§ **STUDY TEXT**
★ ★ ★
There are several reasons that this book is a stand out for me. The first reason is the simple fact that I grew up listening to my mother read me this book every year at Christmas. Now I have the privilege of reading it each year to my own children. Someday I hope they will read it to their own children.
This is not a fluffy, happy-go-lucky Christmas story. It is a bitter-sweet tale of a young girl who despite all that she has is sick and spends most of her time in bed. Her parents are rich and after all efforts to find a cure fail they have turned her room into a fairy land for a sick child. Despite her illness and her money she has developed a caring heart and a love for others. All of these make it a wonderful story and a great story of character during adversity.
Next is the message that others can learn to care and that caring for others is something that doesn’t have to be restricted to the Christmas season. You see her brothers learn to be better men in their care for their sister and her uncle vow to carry on her projects.
★ ★ ★
Records from a collection:
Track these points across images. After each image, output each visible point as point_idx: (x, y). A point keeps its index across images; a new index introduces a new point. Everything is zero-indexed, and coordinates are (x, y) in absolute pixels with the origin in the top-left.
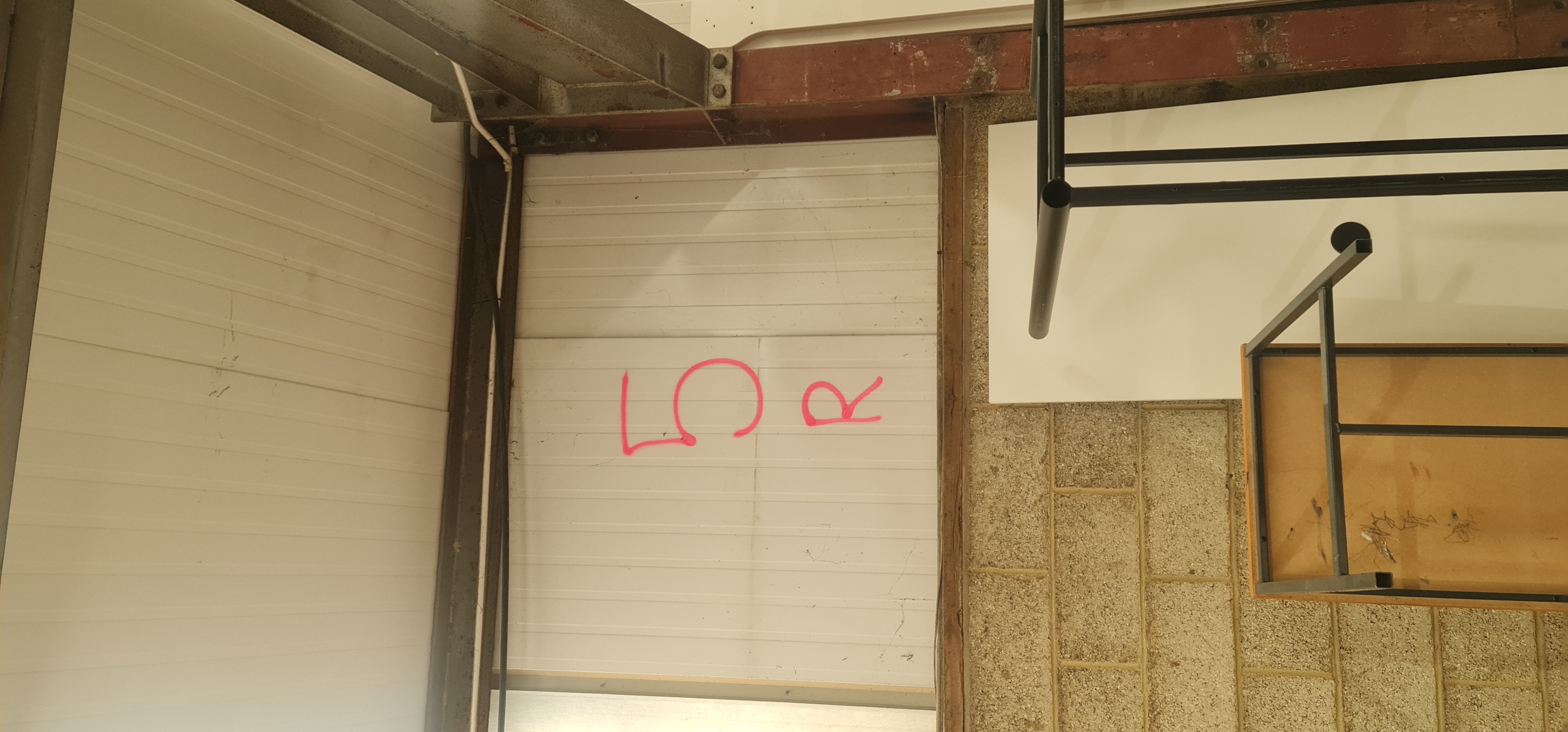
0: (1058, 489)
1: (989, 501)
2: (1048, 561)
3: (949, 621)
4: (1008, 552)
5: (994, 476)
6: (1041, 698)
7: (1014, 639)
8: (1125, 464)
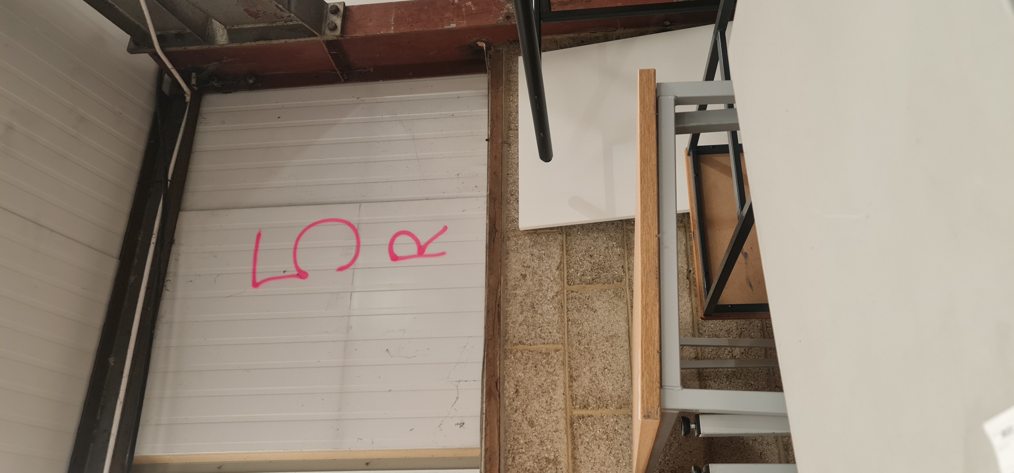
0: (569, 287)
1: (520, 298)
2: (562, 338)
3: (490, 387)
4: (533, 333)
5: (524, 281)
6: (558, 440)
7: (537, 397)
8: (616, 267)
★ ★ ★
§ **ACTIVITY A**
Answer these from the book review:
(i) Who read the book to the writer every year at Christmas?
(ii) What did the girl's parents do to her room after all efforts to find a cure failed?
(iii) What does the girl's uncle vow to do?
§ **ACTIVITY B**
Transcribe the part of the book review between "This is not" and "character during adversity.", inclusive.

§ **ANSWER BOX A**
(i) The writer's mother.
(ii) They turned it into a fairy land for a sick child.
(iii) To carry on her projects.

§ **ANSWER BOX B**
This is not a fluffy, happy-go-lucky Christmas story. It is a bitter-sweet tale of a young girl who despite all that she has is sick and spends most of her time in bed. Her parents are rich and after all efforts to find a cure fail they have turned her room into a fairy land for a sick child. Despite her illness and her money she has developed a caring heart and a love for others. All of these make it a wonderful story and a great story of character during adversity.